▸ TO-DO ITEM
Please extract every line from the start of the data through the line holding "Reading left to", both included, and reproduce them word for word. Leave the pictures out of your answer.

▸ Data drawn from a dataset
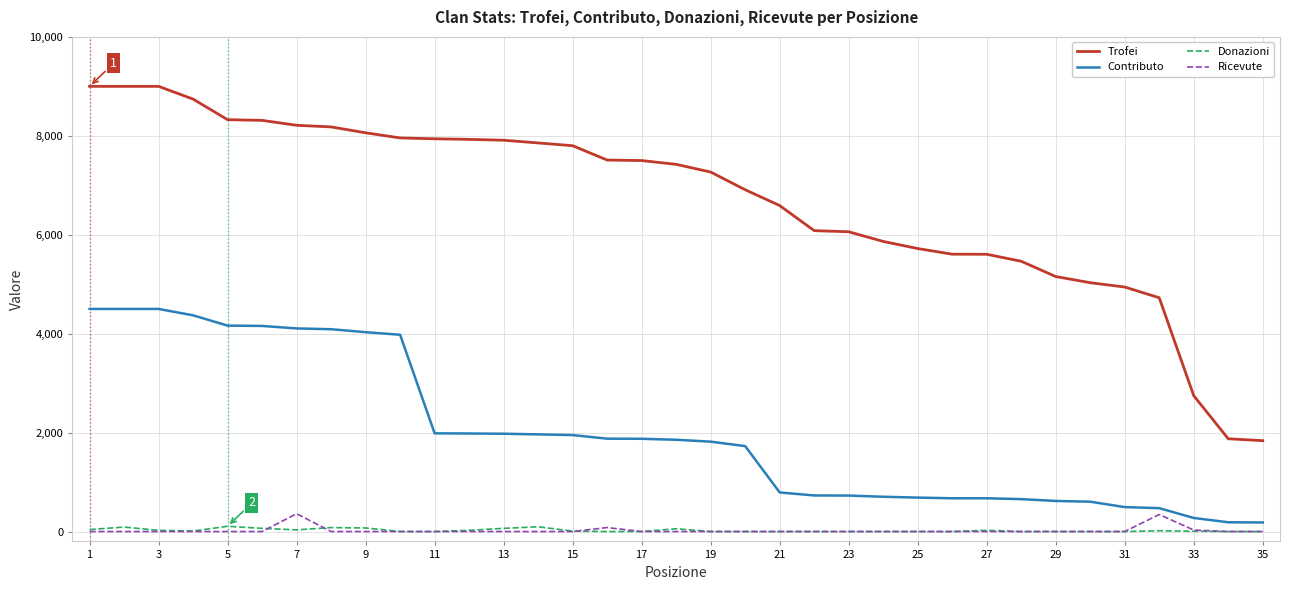

Which series has the widest spread of values?

Trofei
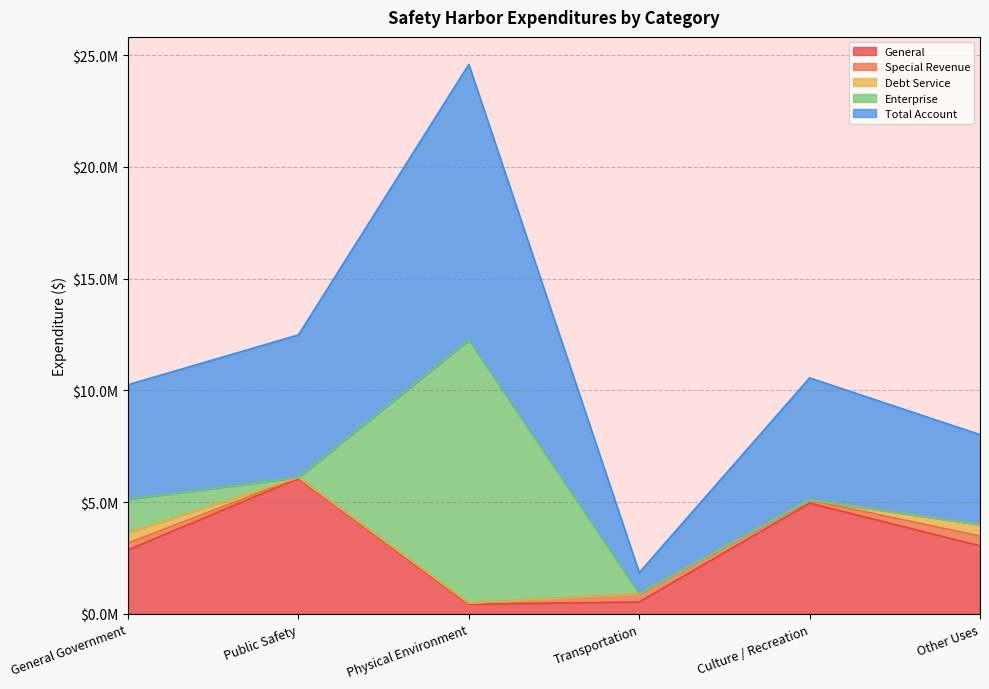

Reading left to right, list all the values displayed in this chart.

General: 2860811	6060548	426925	529792	4951110	3040811
Special Revenue: 301643	41114	42524	363896	142373	438469
Debt Service: 466812	0	0	0	0	510837
Enterprise: 1496686	0	11777971	0	0	0
Total Account: 5125952	6380896	12344015	945660	5463812	4028136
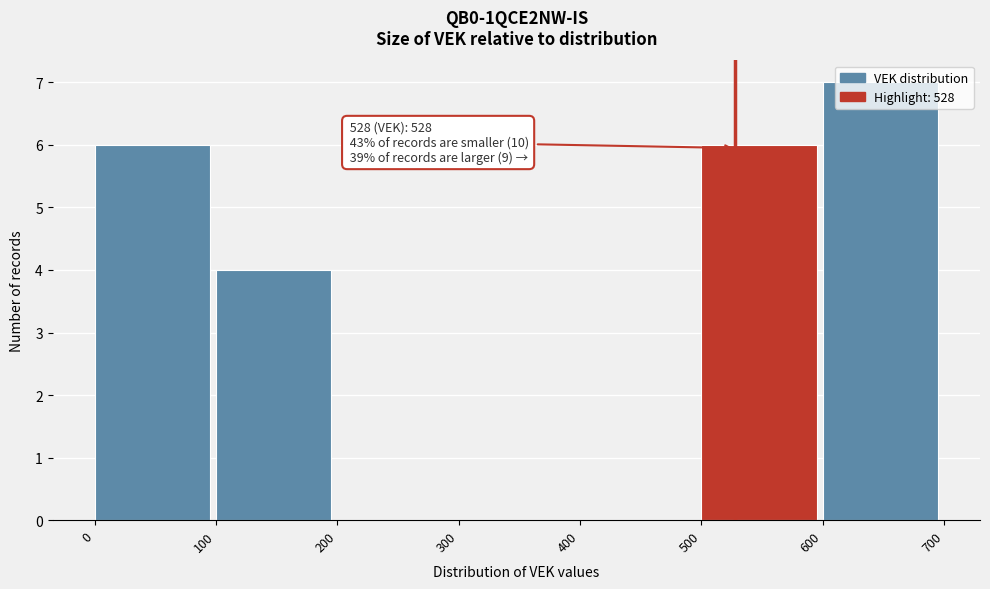

Which range on the x-axis has the tallest bar?

600 to 700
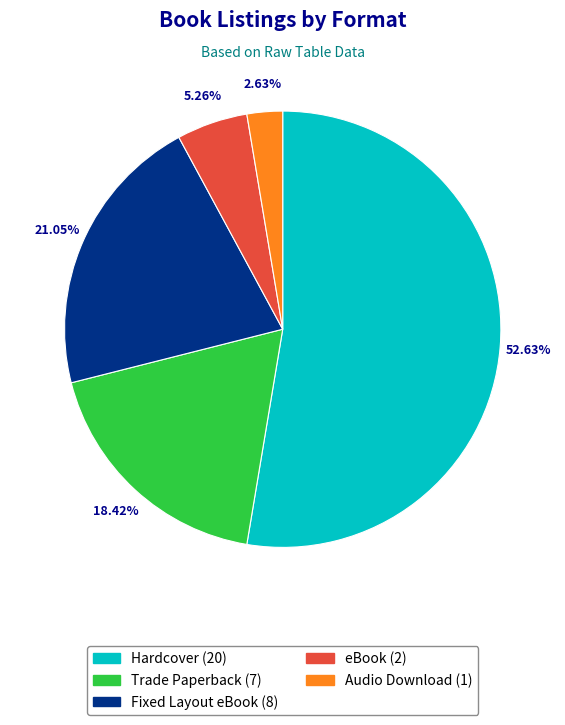

The Audio Download slice represents 3% of the pie. True or false?

True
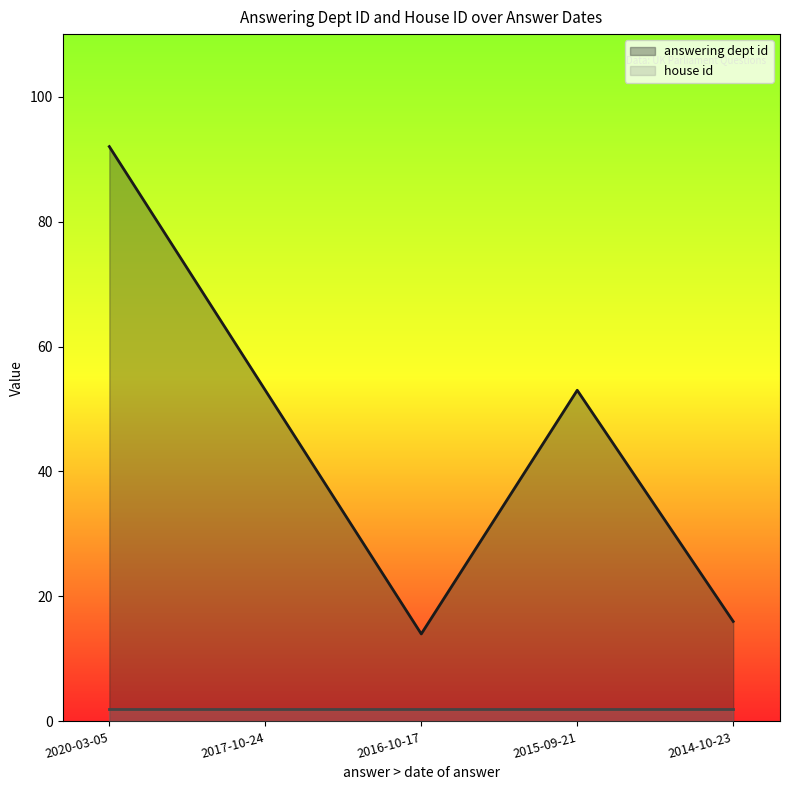

What is the sum of all values?

228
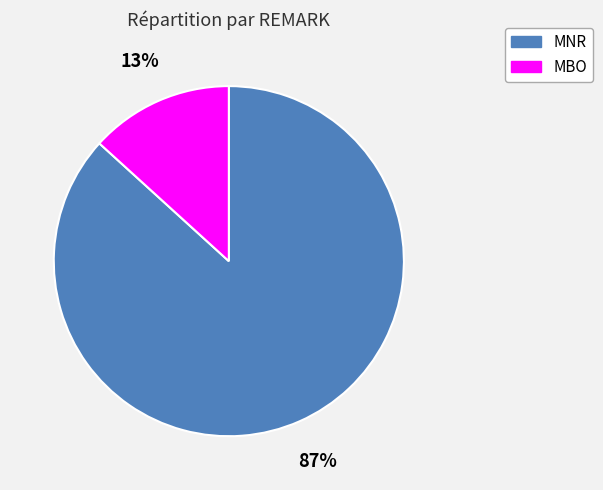

Which category has the biggest portion of the pie?

MNR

▸ SOLUTION TO THIS EXERCISE
Which series has the widest spread of values?

Trofei

Reading left to right, list all the values displayed in this chart.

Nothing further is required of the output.